The UTPCPL "creates a private right of action in persons upon whom unfair methods of competition and unfair or deceptive acts or practices are employed and who[,] as a result, sustain an ascertainable loss." Hunt v. U.S. Tobacco Co., 538 F.3d 217, 221 (3d Cir. 2008) (citing 73 Pa. Cons. Stat. § 201-9.2). "The Supreme Court of Pennsylvania has consistently interpreted the UTPCPL's private-plaintiff standing provision's causation requirement to demand a showing of justifiable reliance, not simply a causal connection between the misrepresentation and the harm." Hunt, 538 F.3d at 227.

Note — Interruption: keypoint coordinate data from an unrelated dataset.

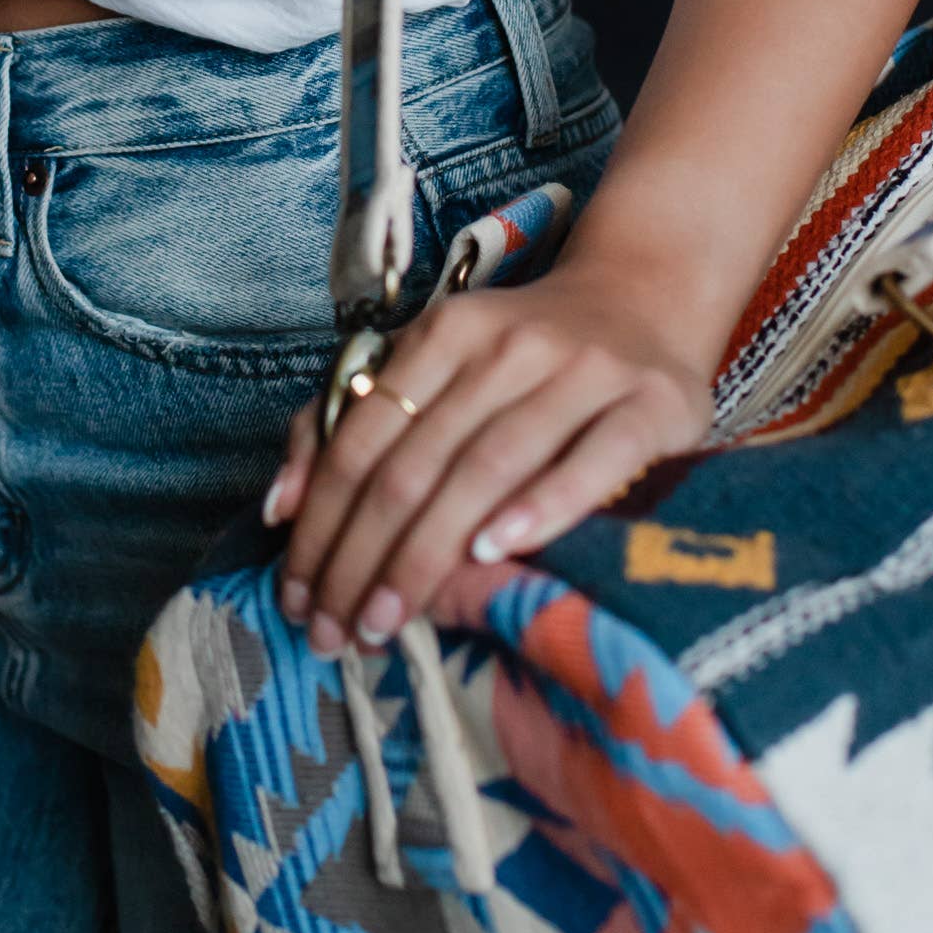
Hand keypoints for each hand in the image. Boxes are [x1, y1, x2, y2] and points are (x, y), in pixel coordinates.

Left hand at [264, 262, 716, 655]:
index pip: (363, 437)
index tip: (299, 596)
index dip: (323, 522)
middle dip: (364, 557)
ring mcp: (585, 370)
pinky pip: (592, 462)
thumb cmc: (521, 358)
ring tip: (390, 620)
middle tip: (338, 632)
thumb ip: (344, 422)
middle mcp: (510, 344)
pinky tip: (493, 556)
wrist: (646, 300)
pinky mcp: (653, 403)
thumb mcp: (431, 365)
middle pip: (416, 462)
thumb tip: (280, 507)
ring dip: (429, 552)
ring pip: (489, 466)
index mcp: (446, 331)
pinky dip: (540, 508)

To establish "deceptive conduct" under the catch-all provision, a plaintiff must satisfy the following three elements: 1) a deceptive act, which is conduct that is likely to deceive a consumer acting reasonably under similar circumstances; 2) "justifiable reliance, in other words that he justifiably bought the product in the first place (or engaged in some other detrimental activity) because of the defendants' misrepresentation or deceptive conduct;" and 3) that his justifiable reliance caused an ascertainable loss. Seldon v. Home Loan Servs., Inc., 647 F.Supp.2d 451, 470 (E.D. Pa. 2009) (citing Hunt, 538 F.3d at 233 n.14).

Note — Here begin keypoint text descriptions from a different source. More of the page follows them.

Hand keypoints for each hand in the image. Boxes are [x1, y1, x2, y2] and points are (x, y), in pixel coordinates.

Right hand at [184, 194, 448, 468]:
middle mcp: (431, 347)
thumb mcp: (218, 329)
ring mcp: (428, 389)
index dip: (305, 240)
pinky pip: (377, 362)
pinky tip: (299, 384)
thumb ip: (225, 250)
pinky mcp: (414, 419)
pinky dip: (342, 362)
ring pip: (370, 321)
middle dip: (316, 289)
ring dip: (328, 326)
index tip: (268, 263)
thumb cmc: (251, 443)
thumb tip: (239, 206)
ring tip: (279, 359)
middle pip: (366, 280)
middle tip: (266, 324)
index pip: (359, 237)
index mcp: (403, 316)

In response to Defendants' argument, Plaintiff asserts that:

Defendants [sic] role in appearing at the home of a seventy-six (76) year old senior, who has dementia, at night, while he was all alone, with a stack of documents for Plaintiff's signature(s), while causing Plaintiff `confusion' and `misunderstanding', and resulting in a security interest as against his home, without his knowledge and consent, in a manner, or using conduct or practices that is deceptive, in the course of obtaining Plaintiff's signatures, is in violation of the PUTPCPA, under certain circumstances which is to be decided by a fact-finder at trial, and for which additional discovery is required.

(Pl.'s Resp., p. 2.)

Even assuming that this theory of "deceptive conduct" is viable under the UTPCPL catch-all provision, Plaintiff has offered no evidence to support these allegations. Plaintiff's unsupported assertion in the pleadings that he suffers from dementia is insufficient to create a genuine issue of material fact. Furthermore, Defendants note that, during his deposition taken in the related foreclosure action, Plaintiff denied that he suffered from dementia and also stated that it would not be apparent to a stranger that he suffered from any memory issues in 2007.

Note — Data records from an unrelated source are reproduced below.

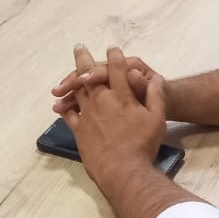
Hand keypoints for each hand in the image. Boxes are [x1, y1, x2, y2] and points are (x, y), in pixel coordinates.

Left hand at [60, 46, 169, 190]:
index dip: (115, 57)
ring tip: (68, 74)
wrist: (123, 170)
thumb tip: (157, 78)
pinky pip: (69, 113)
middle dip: (84, 58)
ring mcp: (88, 115)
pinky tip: (60, 103)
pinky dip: (65, 106)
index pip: (117, 69)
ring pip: (77, 91)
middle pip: (90, 74)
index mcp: (122, 96)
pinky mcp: (79, 130)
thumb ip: (156, 96)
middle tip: (79, 47)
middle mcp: (102, 100)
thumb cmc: (143, 144)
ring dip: (72, 79)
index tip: (112, 48)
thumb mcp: (158, 119)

Furthermore, Plaintiff failed to point to any evidence that establishes what role Defendants played in the deceptive conduct that allegedly occurred during the closing. Plaintiff argues that "[t]he role that Defendants played in the `Settlement Services' provided to Plaintiff will become clear upon completion of the discovery process." However, fact discovery is closed and Defendants timely filed a motion for summary judgment noting the absence of any evidence to support Plaintiff's contentions. Plaintiff's statement that further discovery will disclose what role Defendants played in the alleged deceptive conduct is insufficient to survive summary judgment as Plaintiff bears the burden of pointing to particular parts of materials in the record which establish a genuine issue of material fact.

IV. CONCLUSION

For the foregoing reasons, Defendants' motion for summary judgment is granted. An appropriate Order follows.

FootNotes


1. In a deposition taken in the related foreclosure action, Plaintiff was unable to recall the identity of the individuals who appeared at his house or which institutions they represented. However, the Complaint alleges and, Defendants do not dispute, that Lownhome executed the mortgage.
2. In his deposition, Plaintiff denies signing anything presented to him on August 31, 2007. However, the Complaint alleges that Plaintiff signed the documents but did so without knowledge of their contents. The latter argument is repeated in Plaintiff's response to the motion for summary judgment.